I got some other interesting stuff too, but this is already getting long.

Later, dude.

Kije a.k.a. "shrimplate"

wunelle said...

Oooohhh. Martin Logan! (He pricks up at mention of juicy electronics!)

I've not abandoned this site; I'm just having a lazy summer where I haven't acquired much new music. Things will pick up again in the fall, I'm sure.

Like you, I have certain repertoire that I can listen to again and again and again, and I use it to evaluate new artists. Chopin is one of them--the Ballades and Scherzi especially, but also the Preludes--plus anything by Bach and Duruflé. I'm trying to find anyone to outdo Louis Lortie in his Ravel, and I can listen to Franck's Chorals endlessly.

I used to have some Ivan Moravec recordings of Debussy (don't know what happened to them) which I loved. I think the late, great Paul Jacobs and Krystian Zimmerman currently hold sway in my Debussy camp.

Debussy and Ravel (of whom Debussy said "has the greatest ear in all of music") never fail to amaze me.

shrimplate said...

This Fliter disc arrived in the mail Thursday (9/11) and I've listened to it three times already. It's excellent; really polished playing.

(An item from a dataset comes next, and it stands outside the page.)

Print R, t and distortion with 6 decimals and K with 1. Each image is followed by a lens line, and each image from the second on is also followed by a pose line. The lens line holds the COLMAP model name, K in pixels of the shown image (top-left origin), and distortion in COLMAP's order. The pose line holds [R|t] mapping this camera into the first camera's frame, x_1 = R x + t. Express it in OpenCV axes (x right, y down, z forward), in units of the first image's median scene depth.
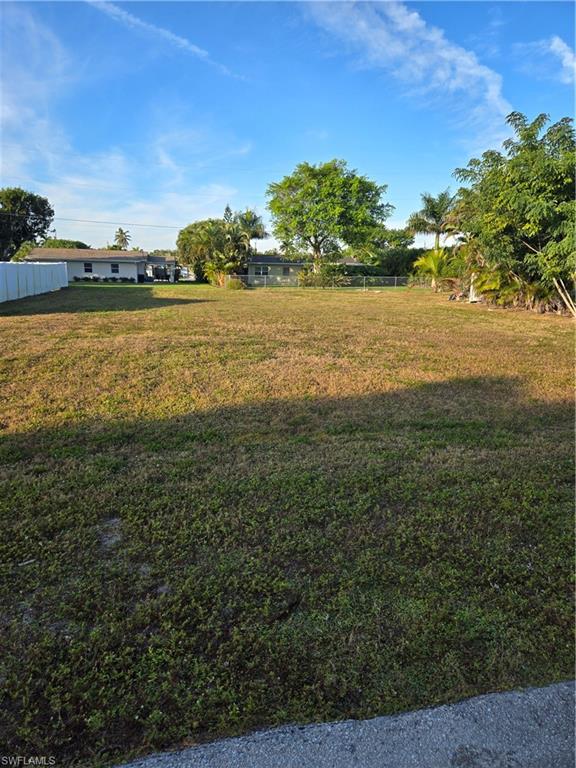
lens RADIAL K [[502.0, 0, 277.1], [0, 502.0, 381.3], [0, 0, 1]] dist [0.041460, -0.047483]
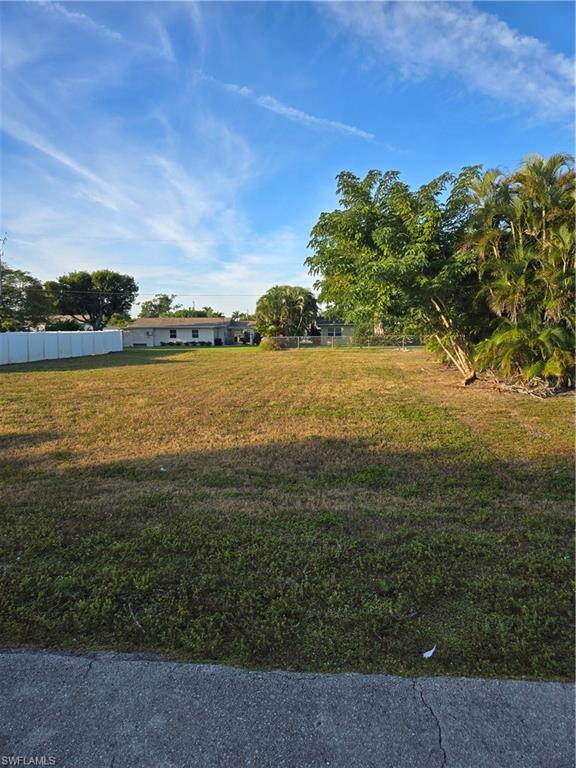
lens RADIAL K [[502.0, 0, 291.2], [0, 502.0, 368.9], [0, 0, 1]] dist [0.041460, -0.047483]
pose [[0.953060, -0.003730, -0.302758, 0.205577], [-0.039952, 0.989632, -0.137957, -0.002106], [0.300133, 0.143577, 0.943030, 0.026271]]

The double-trills in the Barcarolle are so musically and effortlessly done. The Sonata is the best I've ever heard. I think she derives a wider emotional range from it and goes to lighter moods that seem absolutely appropriate but new among my many hearings of it. And she has a slight natural rhythmic looseness in the right-hand that sounds just right in the waltzes and mazurkas. She's probably been playing them for most of her life, it seems.

The recorded sound is great. I like everything about this disc. The only thing better would be if Fliter cane to my house and played this in my living room.

Of course, we'd have to borrow a Steinway from somebody...

wunelle said...

I listened to it again on my long drive yesterday, and she continues to captivate. There's just not a false note in the whole thing.

The Barcarolle, in fact, might be my favorite (though the Sonata is special and, as you say, the best I've heard).

I hope she does more. I'd love to hear the rest of the Ballades (my favorite Chopin pieces) and the Scherzi.